Extracted data below:
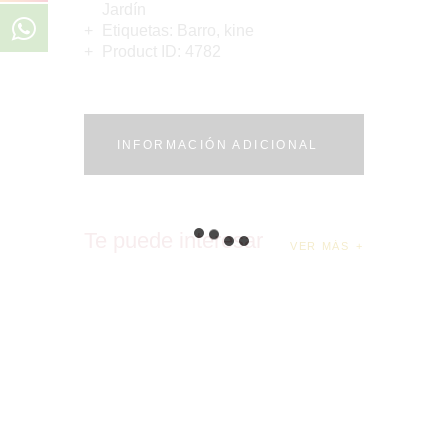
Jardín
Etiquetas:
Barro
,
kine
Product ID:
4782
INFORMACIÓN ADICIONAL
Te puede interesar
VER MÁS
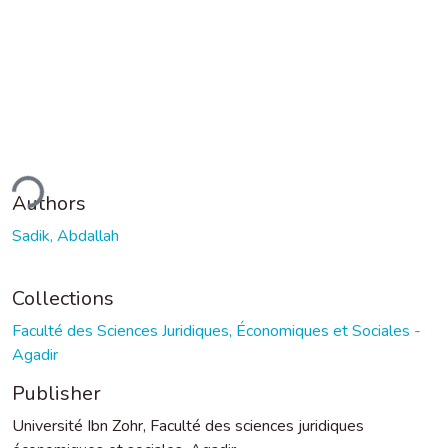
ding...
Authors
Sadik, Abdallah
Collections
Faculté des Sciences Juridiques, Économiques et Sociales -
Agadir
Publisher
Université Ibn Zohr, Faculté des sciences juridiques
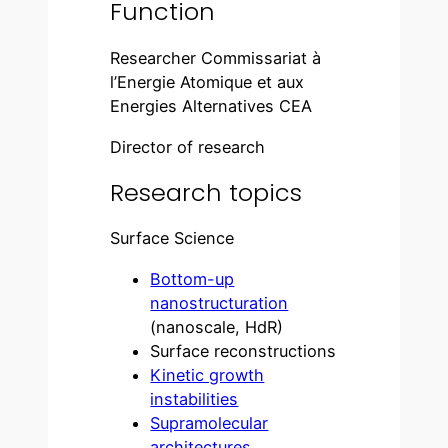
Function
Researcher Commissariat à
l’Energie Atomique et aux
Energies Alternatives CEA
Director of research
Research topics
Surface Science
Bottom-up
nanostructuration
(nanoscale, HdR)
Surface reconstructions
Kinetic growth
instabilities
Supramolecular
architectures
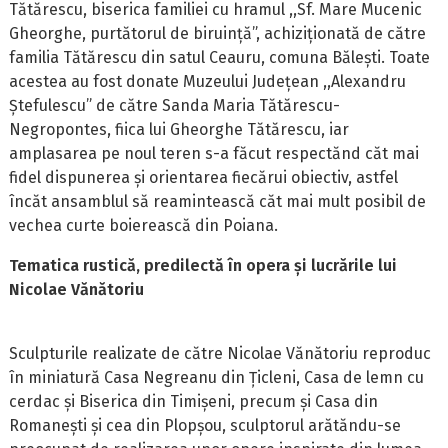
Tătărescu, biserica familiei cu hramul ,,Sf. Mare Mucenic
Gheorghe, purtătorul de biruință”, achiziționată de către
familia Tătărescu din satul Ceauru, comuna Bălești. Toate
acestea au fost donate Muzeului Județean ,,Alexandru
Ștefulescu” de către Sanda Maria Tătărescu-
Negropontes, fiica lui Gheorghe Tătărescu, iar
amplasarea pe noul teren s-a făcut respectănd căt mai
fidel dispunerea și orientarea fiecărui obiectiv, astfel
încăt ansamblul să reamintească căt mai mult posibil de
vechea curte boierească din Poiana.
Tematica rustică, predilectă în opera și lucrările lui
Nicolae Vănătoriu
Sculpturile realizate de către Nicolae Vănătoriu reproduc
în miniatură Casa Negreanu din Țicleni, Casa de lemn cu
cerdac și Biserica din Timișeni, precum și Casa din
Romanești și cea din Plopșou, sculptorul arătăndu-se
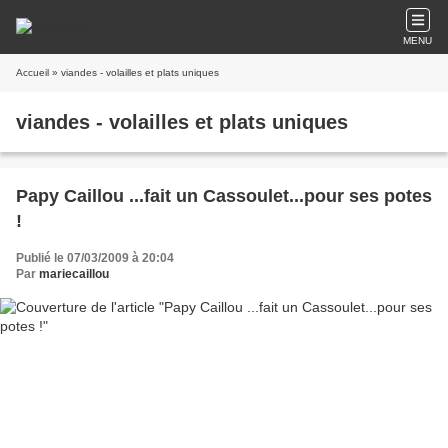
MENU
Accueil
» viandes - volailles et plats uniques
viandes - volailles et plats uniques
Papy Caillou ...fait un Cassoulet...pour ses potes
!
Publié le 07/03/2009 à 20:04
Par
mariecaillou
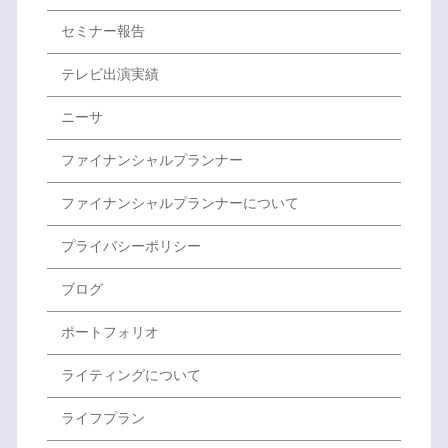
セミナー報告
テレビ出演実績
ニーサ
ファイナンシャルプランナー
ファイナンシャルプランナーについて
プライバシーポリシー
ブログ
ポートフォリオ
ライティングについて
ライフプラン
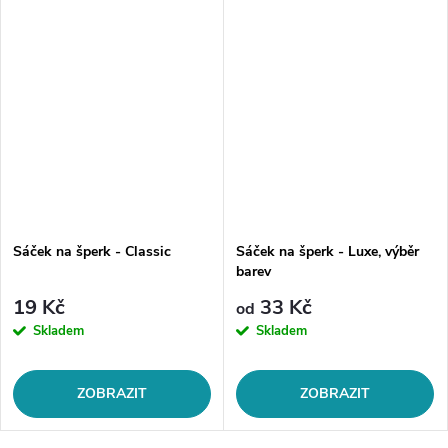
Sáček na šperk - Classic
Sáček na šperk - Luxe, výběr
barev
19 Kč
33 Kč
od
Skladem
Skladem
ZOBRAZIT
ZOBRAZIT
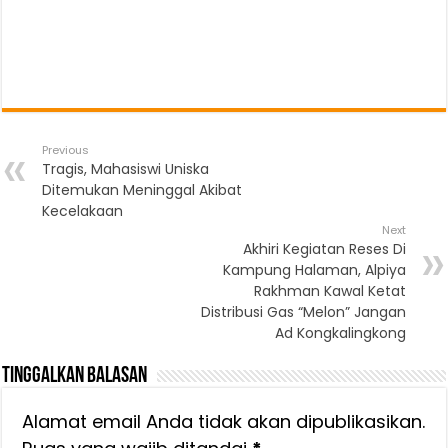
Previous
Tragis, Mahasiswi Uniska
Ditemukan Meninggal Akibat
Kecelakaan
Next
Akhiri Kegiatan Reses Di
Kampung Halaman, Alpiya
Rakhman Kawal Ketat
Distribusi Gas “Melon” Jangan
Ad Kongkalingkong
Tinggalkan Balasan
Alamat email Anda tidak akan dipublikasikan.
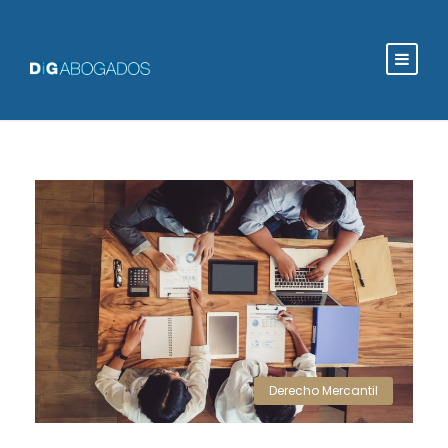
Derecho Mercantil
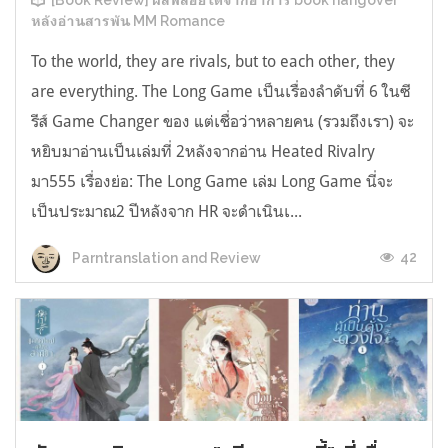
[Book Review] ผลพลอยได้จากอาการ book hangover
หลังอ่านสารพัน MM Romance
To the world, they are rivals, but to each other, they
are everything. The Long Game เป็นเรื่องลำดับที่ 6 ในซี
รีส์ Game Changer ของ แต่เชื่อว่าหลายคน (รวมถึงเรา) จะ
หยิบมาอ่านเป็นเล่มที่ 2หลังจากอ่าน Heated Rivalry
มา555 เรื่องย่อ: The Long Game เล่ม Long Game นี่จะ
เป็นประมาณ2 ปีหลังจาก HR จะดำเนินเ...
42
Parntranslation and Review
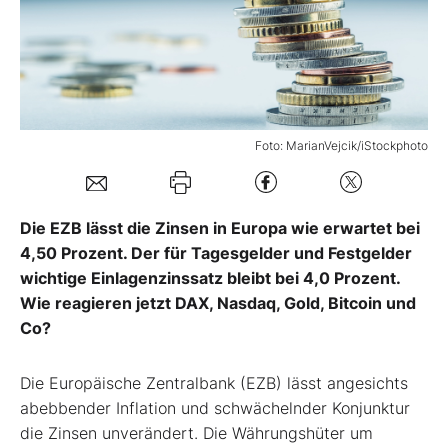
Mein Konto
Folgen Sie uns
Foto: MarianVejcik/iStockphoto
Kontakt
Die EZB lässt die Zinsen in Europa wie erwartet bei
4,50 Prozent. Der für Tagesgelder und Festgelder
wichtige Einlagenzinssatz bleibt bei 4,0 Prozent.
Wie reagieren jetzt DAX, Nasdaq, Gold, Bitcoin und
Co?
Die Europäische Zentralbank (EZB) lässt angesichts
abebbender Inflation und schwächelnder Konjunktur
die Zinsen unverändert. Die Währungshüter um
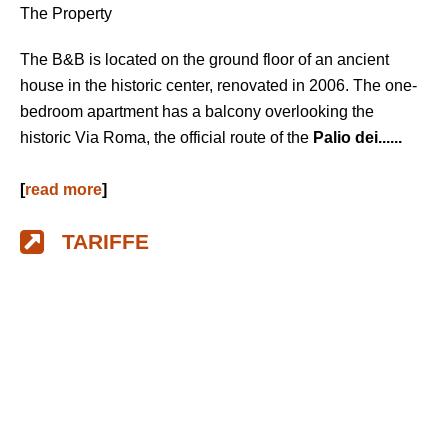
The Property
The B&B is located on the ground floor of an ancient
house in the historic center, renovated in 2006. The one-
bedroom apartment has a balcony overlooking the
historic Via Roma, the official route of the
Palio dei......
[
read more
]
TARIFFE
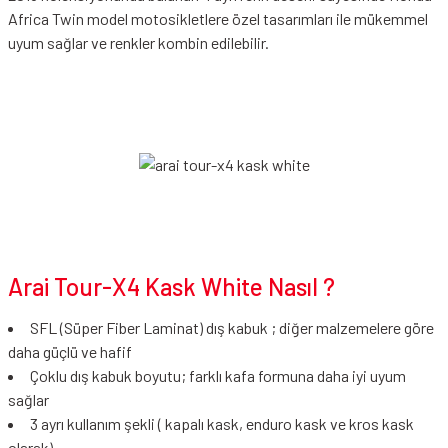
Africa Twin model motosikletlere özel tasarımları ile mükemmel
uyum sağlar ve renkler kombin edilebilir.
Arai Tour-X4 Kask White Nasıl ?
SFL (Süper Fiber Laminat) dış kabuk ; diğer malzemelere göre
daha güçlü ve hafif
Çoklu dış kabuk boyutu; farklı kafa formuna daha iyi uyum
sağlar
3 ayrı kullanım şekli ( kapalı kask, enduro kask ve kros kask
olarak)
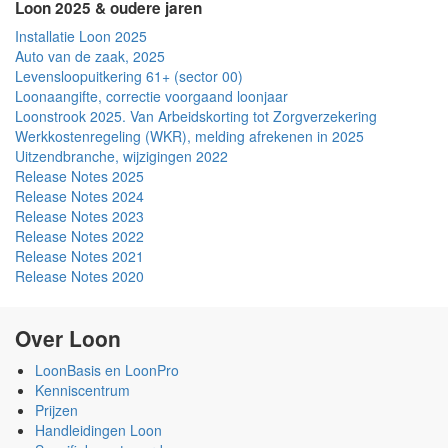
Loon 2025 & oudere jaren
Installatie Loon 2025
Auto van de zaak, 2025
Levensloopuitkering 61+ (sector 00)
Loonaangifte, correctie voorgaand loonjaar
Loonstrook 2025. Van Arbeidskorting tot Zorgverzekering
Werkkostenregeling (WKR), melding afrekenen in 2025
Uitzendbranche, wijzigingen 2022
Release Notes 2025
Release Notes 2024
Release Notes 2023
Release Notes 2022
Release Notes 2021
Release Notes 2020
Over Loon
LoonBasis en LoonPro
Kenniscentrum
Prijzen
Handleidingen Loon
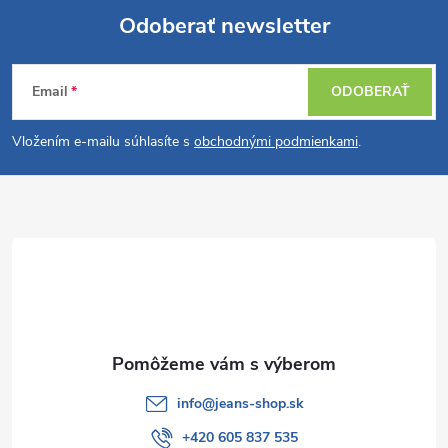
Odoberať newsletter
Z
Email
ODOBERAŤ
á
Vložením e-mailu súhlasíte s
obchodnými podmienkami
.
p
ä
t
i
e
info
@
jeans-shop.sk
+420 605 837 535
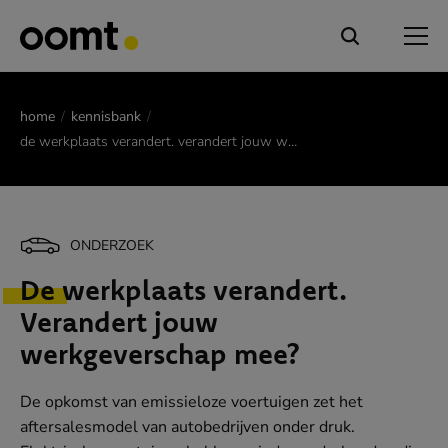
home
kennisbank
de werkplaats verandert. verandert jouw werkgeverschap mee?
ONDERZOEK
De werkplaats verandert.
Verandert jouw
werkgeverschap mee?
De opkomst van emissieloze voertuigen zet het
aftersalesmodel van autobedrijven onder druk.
End of Extracted data.
All of the records above are to be printed exactly, with every picture omitted.

→ **Answer to this exercise**:
Jardín
Etiquetas:
Barro
,
kine
Product ID:
4782
INFORMACIÓN ADICIONAL
Te puede interesar
VER MÁS
ding...
Authors
Sadik, Abdallah
Collections
Faculté des Sciences Juridiques, Économiques et Sociales -
Agadir
Publisher
Université Ibn Zohr, Faculté des sciences juridiques
Function
Researcher Commissariat à
l’Energie Atomique et aux
Energies Alternatives CEA
Director of research
Research topics
Surface Science
Bottom-up
nanostructuration
(nanoscale, HdR)
Surface reconstructions
Kinetic growth
instabilities
Supramolecular
architectures
Tătărescu, biserica familiei cu hramul ,,Sf. Mare Mucenic
Gheorghe, purtătorul de biruință”, achiziționată de către
familia Tătărescu din satul Ceauru, comuna Bălești. Toate
acestea au fost donate Muzeului Județean ,,Alexandru
Ștefulescu” de către Sanda Maria Tătărescu-
Negropontes, fiica lui Gheorghe Tătărescu, iar
amplasarea pe noul teren s-a făcut respectănd căt mai
fidel dispunerea și orientarea fiecărui obiectiv, astfel
încăt ansamblul să reamintească căt mai mult posibil de
vechea curte boierească din Poiana.
Tematica rustică, predilectă în opera și lucrările lui
Nicolae Vănătoriu
Sculpturile realizate de către Nicolae Vănătoriu reproduc
în miniatură Casa Negreanu din Țicleni, Casa de lemn cu
cerdac și Biserica din Timișeni, precum și Casa din
Romanești și cea din Plopșou, sculptorul arătăndu-se
MENU
Accueil
» viandes - volailles et plats uniques
viandes - volailles et plats uniques
Papy Caillou ...fait un Cassoulet...pour ses potes
!
Publié le 07/03/2009 à 20:04
Par
mariecaillou
セミナー報告
テレビ出演実績
ニーサ
ファイナンシャルプランナー
ファイナンシャルプランナーについて
プライバシーポリシー
ブログ
ポートフォリオ
ライティングについて
ライフプラン
Sáček na šperk - Classic
Sáček na šperk - Luxe, výběr
barev
19 Kč
33 Kč
od
Skladem
Skladem
ZOBRAZIT
ZOBRAZIT
Previous
Tragis, Mahasiswi Uniska
Ditemukan Meninggal Akibat
Kecelakaan
Next
Akhiri Kegiatan Reses Di
Kampung Halaman, Alpiya
Rakhman Kawal Ketat
Distribusi Gas “Melon” Jangan
Ad Kongkalingkong
Tinggalkan Balasan
Alamat email Anda tidak akan dipublikasikan.
Derecho Mercantil
[Book Review] ผลพลอยได้จากอาการ book hangover
หลังอ่านสารพัน MM Romance
To the world, they are rivals, but to each other, they
are everything. The Long Game เป็นเรื่องลำดับที่ 6 ในซี
รีส์ Game Changer ของ แต่เชื่อว่าหลายคน (รวมถึงเรา) จะ
หยิบมาอ่านเป็นเล่มที่ 2หลังจากอ่าน Heated Rivalry
มา555 เรื่องย่อ: The Long Game เล่ม Long Game นี่จะ
เป็นประมาณ2 ปีหลังจาก HR จะดำเนินเ...
42
Parntranslation and Review
Mein Konto
Folgen Sie uns
Foto: MarianVejcik/iStockphoto
Kontakt
Die EZB lässt die Zinsen in Europa wie erwartet bei
4,50 Prozent. Der für Tagesgelder und Festgelder
wichtige Einlagenzinssatz bleibt bei 4,0 Prozent.
Wie reagieren jetzt DAX, Nasdaq, Gold, Bitcoin und
Co?
Die Europäische Zentralbank (EZB) lässt angesichts
abebbender Inflation und schwächelnder Konjunktur
die Zinsen unverändert. Die Währungshüter um
The Property
The B&B is located on the ground floor of an ancient
house in the historic center, renovated in 2006. The one-
bedroom apartment has a balcony overlooking the
historic Via Roma, the official route of the
Palio dei......
[
read more
]
TARIFFE
Africa Twin model motosikletlere özel tasarımları ile mükemmel
uyum sağlar ve renkler kombin edilebilir.
Arai Tour-X4 Kask White Nasıl ?
SFL (Süper Fiber Laminat) dış kabuk ; diğer malzemelere göre
daha güçlü ve hafif
Çoklu dış kabuk boyutu; farklı kafa formuna daha iyi uyum
sağlar
3 ayrı kullanım şekli ( kapalı kask, enduro kask ve kros kask
olarak)
Loon 2025 & oudere jaren
Installatie Loon 2025
Auto van de zaak, 2025
Levensloopuitkering 61+ (sector 00)
Loonaangifte, correctie voorgaand loonjaar
Loonstrook 2025. Van Arbeidskorting tot Zorgverzekering
Werkkostenregeling (WKR), melding afrekenen in 2025
Uitzendbranche, wijzigingen 2022
Release Notes 2025
Release Notes 2024
Release Notes 2023
Release Notes 2022
Release Notes 2021
Release Notes 2020
Over Loon
LoonBasis en LoonPro
Kenniscentrum
Prijzen
Handleidingen Loon
Odoberať newsletter
Z
Email
ODOBERAŤ
á
Vložením e-mailu súhlasíte s
obchodnými podmienkami
.
p
ä
t
i
e
info
@
jeans-shop.sk
+420 605 837 535
home
kennisbank
de werkplaats verandert. verandert jouw werkgeverschap mee?
ONDERZOEK
De werkplaats verandert.
Verandert jouw
werkgeverschap mee?
De opkomst van emissieloze voertuigen zet het
aftersalesmodel van autobedrijven onder druk.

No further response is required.